Relationships between serum HER2 ECD, TIMP-1 and clinical outcomes in Taiwanese breast cancer
1 Graduate Institute of Clinical Medical Sciences, Chang Gung University, Tao-Yuan, Taiwan
2 Department of General Surgery, Chang Gung Memorial Hospital, Tao-Yuan, Taiwan
3 Graduate Institute of Biomedical Sciences, Chang Gung University, Tao-Yuan, Taiwan
4 Department of Public Health, Chang Gung University, Tao-Yuan, Taiwan
World Journal of Surgical Oncology 2012, 10:42 doi:10.1186/1477-7819-10-42Published: 17 February 2012
Serum levels of the extracellular domain of HER2/neu (HER2 ECD) have been demonstrated to be associated with clinical outcomes. A disintegrin and metalloproteinase-10, a sheddase of HER2/neu, can drive cancer progression and its activity is inhibited by tissue inhibitor of metalloproteinase-1 (TIMP-1). However, elevated TIMP-1 expression has been associated with a poor prognosis of breast cancer. Therefore, this study was performed to explore the relationships between serum HER2 ECD, TIMP-1 and clinical outcomes.
One hundred and eighty-five female breast cancer patients, who received curative mastectomy without neo-adjuvant chemotherapy at Chang-Gung Memorial Hospital, were recruited with informed consent for this study. Pre-operative serum levels of HER2 ECD and TIMP-1 were measured using an enzyme-linked immunosorbent assay.

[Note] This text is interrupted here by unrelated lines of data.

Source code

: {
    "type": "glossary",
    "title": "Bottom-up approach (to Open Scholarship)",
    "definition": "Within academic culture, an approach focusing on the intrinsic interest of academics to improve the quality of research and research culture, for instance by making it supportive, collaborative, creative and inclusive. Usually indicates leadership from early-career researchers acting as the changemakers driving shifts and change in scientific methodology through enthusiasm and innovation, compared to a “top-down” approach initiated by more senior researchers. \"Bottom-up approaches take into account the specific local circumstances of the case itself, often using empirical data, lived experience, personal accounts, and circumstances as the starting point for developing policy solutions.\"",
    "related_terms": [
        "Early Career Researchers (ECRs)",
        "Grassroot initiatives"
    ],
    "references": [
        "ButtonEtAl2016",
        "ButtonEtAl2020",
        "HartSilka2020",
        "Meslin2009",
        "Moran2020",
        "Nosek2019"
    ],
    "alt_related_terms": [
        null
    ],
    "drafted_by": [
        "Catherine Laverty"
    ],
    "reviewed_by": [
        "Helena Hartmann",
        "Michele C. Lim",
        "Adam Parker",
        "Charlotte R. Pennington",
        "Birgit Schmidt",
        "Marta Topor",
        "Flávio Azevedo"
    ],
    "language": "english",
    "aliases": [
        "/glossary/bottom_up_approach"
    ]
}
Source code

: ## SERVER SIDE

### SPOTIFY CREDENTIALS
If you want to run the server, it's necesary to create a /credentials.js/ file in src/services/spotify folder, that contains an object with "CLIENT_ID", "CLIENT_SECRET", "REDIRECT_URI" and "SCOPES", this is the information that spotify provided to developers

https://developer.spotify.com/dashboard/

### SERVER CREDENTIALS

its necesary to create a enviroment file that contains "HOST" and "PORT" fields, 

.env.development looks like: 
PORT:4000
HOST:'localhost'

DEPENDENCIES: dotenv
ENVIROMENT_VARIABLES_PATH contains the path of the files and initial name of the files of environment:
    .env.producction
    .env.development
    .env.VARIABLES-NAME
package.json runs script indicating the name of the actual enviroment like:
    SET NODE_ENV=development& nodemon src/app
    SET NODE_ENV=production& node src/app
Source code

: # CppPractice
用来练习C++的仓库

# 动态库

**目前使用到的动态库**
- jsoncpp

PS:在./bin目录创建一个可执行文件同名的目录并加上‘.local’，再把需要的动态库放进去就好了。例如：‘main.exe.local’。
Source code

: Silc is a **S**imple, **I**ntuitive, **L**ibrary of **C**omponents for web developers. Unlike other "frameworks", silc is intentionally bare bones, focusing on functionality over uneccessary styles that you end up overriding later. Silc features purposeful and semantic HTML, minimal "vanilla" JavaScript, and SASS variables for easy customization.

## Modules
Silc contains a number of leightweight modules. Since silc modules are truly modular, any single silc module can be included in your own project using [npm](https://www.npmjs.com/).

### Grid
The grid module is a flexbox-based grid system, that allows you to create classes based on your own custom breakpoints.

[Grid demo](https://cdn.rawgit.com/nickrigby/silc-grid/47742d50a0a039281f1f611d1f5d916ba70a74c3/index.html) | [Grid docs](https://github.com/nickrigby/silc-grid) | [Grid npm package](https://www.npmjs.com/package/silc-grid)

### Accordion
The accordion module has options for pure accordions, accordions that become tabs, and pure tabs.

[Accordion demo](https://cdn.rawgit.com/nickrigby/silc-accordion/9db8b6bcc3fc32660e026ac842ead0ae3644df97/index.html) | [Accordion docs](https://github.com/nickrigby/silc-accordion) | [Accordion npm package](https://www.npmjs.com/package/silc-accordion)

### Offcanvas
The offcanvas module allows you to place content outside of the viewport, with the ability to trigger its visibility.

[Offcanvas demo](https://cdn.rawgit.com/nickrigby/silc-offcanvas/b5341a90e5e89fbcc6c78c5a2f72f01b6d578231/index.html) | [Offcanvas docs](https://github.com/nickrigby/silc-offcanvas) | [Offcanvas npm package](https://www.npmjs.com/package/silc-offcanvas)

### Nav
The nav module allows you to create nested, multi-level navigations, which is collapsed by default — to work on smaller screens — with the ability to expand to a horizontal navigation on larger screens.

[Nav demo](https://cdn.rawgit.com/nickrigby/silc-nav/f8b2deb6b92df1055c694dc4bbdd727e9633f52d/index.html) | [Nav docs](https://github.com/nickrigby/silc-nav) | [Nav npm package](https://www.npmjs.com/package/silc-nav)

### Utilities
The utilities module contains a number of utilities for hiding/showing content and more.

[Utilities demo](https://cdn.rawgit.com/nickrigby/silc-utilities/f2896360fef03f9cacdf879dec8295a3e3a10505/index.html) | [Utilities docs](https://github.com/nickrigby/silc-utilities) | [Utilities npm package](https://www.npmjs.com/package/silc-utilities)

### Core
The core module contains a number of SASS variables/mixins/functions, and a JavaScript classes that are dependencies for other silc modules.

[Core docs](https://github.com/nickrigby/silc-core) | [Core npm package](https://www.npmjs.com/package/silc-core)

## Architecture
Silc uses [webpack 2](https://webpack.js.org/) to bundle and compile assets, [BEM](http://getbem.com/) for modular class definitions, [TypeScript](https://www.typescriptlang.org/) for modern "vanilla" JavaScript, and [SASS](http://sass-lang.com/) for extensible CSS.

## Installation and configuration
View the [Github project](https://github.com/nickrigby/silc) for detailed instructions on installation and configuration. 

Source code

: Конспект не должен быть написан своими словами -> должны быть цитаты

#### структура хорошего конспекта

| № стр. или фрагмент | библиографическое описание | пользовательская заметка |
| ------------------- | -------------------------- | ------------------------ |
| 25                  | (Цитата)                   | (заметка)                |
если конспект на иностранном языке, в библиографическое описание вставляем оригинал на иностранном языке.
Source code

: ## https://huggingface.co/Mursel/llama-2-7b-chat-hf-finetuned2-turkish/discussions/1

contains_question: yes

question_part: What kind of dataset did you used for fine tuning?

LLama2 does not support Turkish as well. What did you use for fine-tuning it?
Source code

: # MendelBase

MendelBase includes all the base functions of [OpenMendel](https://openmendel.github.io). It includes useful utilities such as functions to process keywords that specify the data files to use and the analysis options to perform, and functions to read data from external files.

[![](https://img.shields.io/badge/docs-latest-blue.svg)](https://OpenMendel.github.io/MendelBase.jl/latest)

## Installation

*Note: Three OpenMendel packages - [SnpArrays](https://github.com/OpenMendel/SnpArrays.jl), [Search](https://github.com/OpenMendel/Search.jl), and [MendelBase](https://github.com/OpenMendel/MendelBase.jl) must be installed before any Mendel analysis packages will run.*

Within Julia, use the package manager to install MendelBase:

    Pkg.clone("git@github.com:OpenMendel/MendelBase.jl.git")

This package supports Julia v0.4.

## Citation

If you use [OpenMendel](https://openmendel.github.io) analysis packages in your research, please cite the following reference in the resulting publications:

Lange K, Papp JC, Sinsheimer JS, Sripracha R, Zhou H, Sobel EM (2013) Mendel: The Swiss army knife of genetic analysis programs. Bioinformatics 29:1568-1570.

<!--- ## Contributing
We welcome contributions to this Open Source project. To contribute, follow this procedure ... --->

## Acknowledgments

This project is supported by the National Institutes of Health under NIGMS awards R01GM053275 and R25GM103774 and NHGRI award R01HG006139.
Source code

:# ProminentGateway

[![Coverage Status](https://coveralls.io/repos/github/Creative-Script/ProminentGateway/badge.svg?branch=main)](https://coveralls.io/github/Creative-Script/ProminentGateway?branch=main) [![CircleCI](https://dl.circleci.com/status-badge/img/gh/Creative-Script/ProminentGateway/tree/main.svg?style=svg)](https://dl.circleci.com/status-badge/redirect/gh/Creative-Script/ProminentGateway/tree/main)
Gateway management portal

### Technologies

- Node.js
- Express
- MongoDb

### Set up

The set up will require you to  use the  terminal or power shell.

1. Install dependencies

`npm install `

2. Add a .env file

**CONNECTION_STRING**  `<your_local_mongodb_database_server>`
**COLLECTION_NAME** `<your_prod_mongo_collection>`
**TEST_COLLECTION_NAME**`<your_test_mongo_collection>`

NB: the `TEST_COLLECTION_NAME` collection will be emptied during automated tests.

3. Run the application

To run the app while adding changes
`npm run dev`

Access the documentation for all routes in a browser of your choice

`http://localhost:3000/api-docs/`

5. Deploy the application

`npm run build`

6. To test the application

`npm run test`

Twenty-three cases (12.4%) were classified HER2 ECD positive. HER2 ECD positivity was significantly associated with age, lymph node involvement, histological grade, estrogen receptor status, progesterone receptor status, tissue HER2/neu overexpression, and disease-free survival (DFS). In an age, stage, ER and HER2/neu status matched subgroup (N = 41), the serum level of TIMP-1 was significantly associated with HER2 ECD positivity and DFS.
A high serum TIMP-1 was significantly associated with HER2 ECD positivity and a poorer DFS among Taiwanese primary breast cancer patients with HER2 overexpression.